Restate word for word the lines of the listing below, from its first line through the line with "OperatingExpenses, 2016: 154400000", without the pictures.
** INFORMATION GIVEN follows **
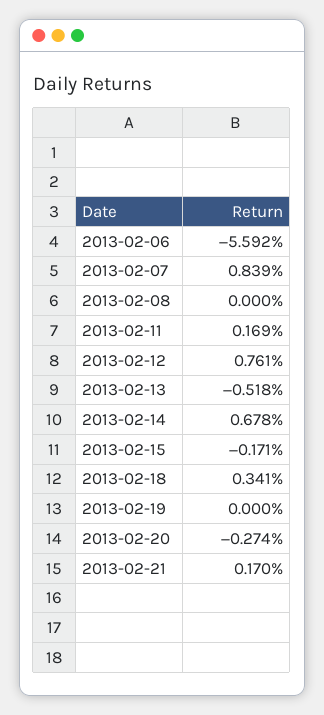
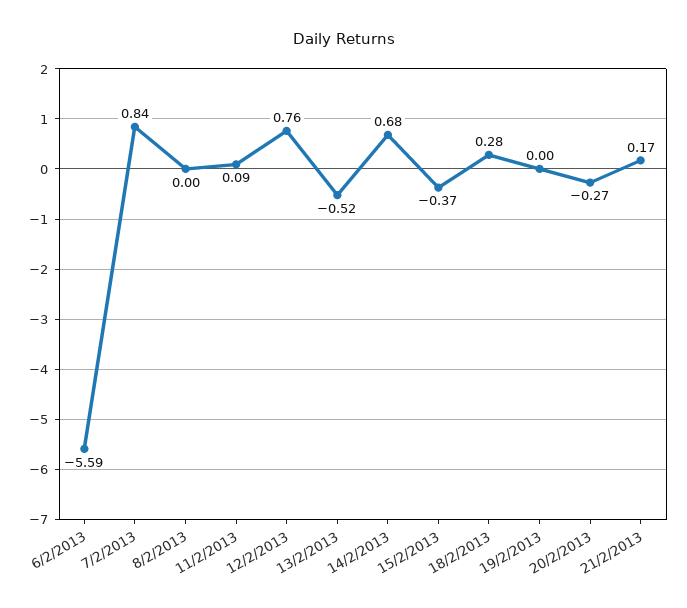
2013-02-11: 0.169 -> 0.09
2013-02-15: -0.171 -> -0.37
2013-02-18: 0.341 -> 0.28

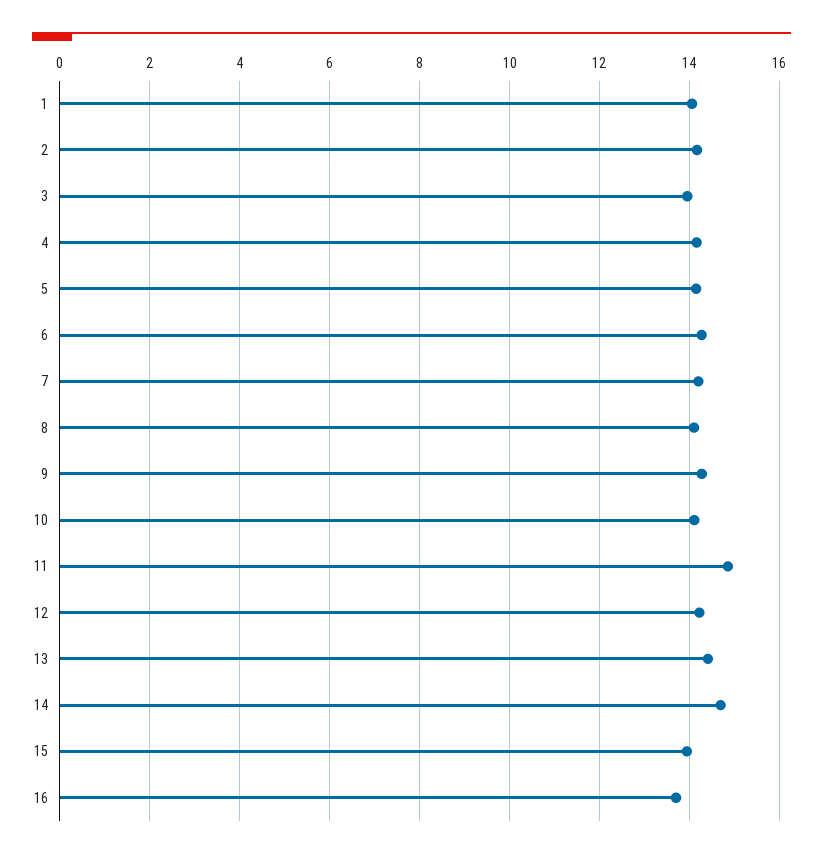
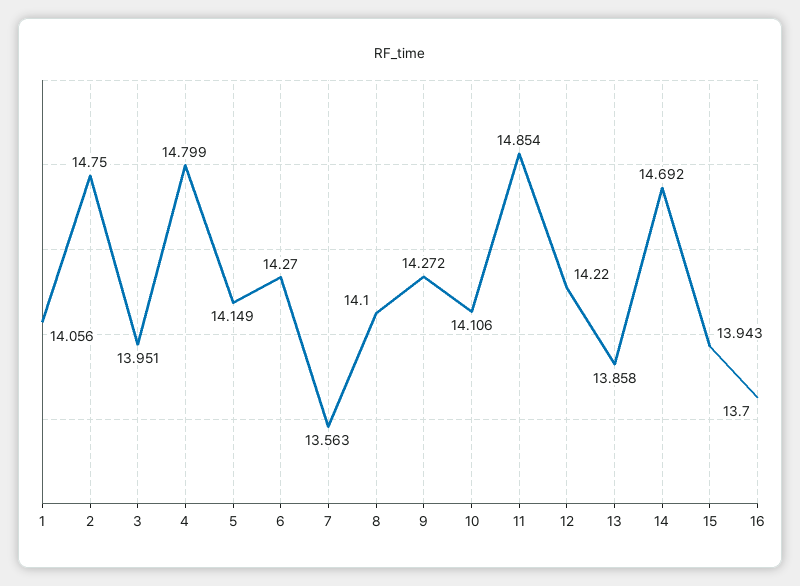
2: 14.2 -> 14.75
4: 14.2 -> 14.799
7: 14.2 -> 13.563
13: 14.4 -> 13.858

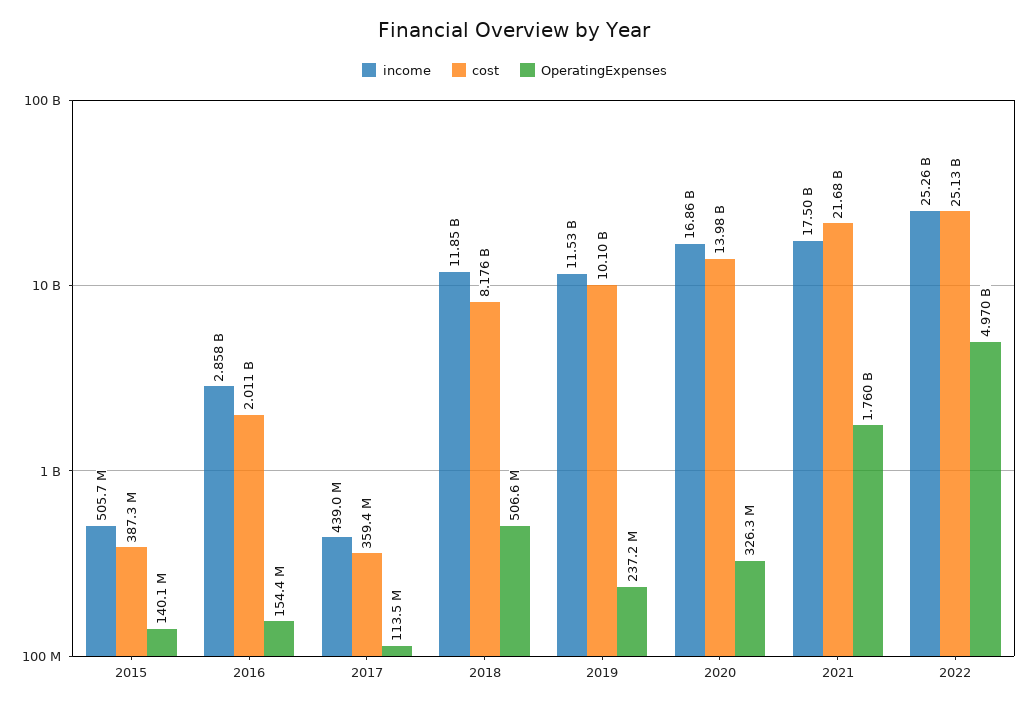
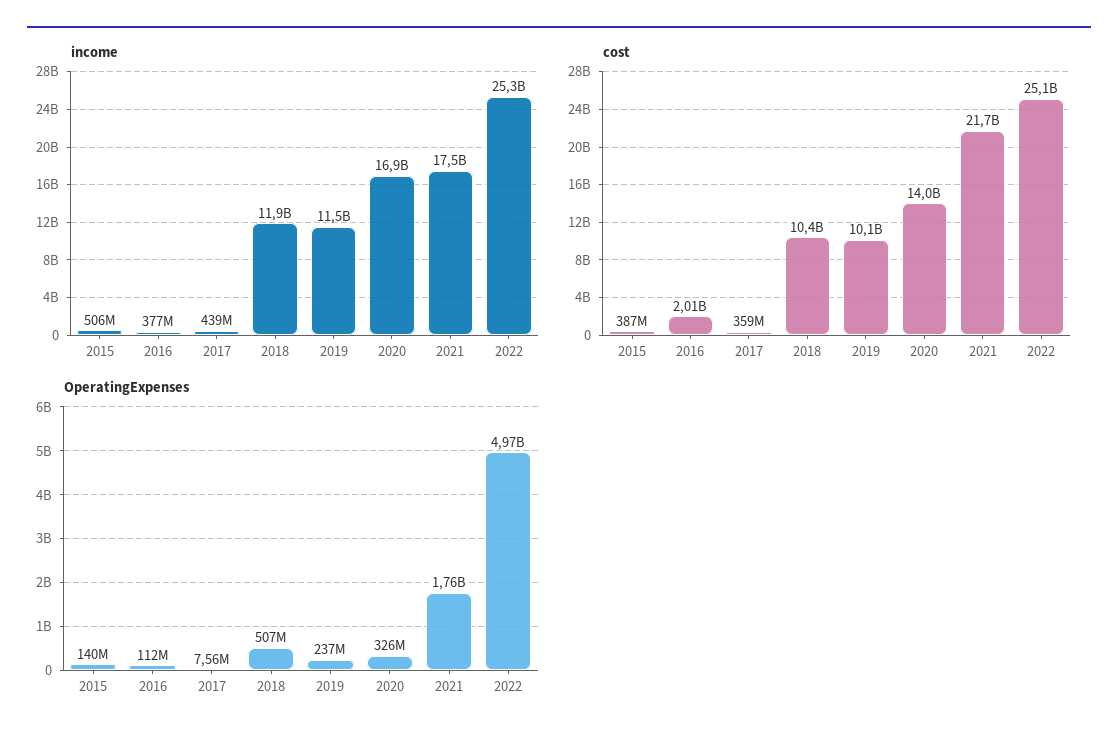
income, 2016: 2858000000 -> 377000000
OperatingExpenses, 2016: 154400000 -> 112000000
OperatingExpenses, 2017: 113500000 -> 7560000
cost, 2018: 8176000000 -> 10400000000

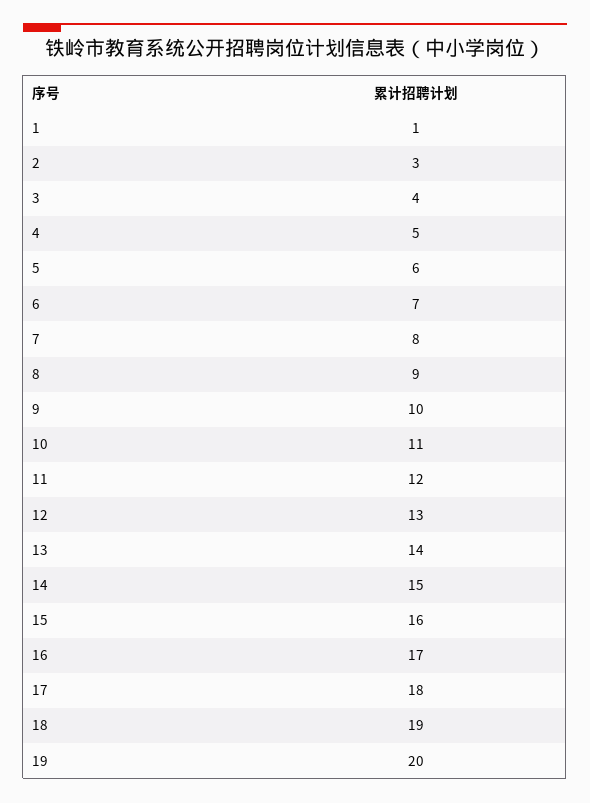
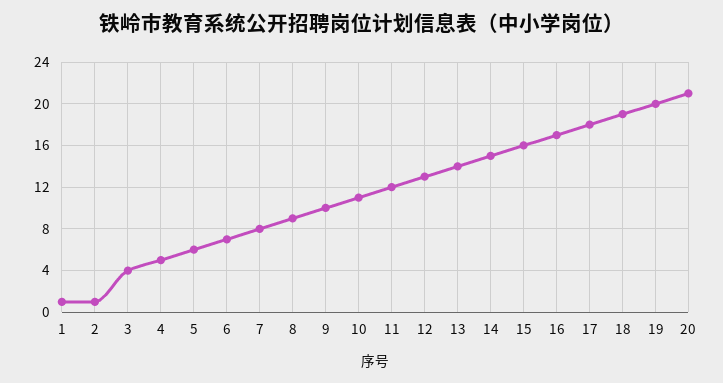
2: 3 -> 1
20: none -> 21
** End of INFORMATION GIVEN **
_TASK RESPONSE_
2013-02-11: 0.169 -> 0.09
2013-02-15: -0.171 -> -0.37
2013-02-18: 0.341 -> 0.28

2: 14.2 -> 14.75
4: 14.2 -> 14.799
7: 14.2 -> 13.563
13: 14.4 -> 13.858

income, 2016: 2858000000 -> 377000000
OperatingExpenses, 2016: 154400000 -> 112000000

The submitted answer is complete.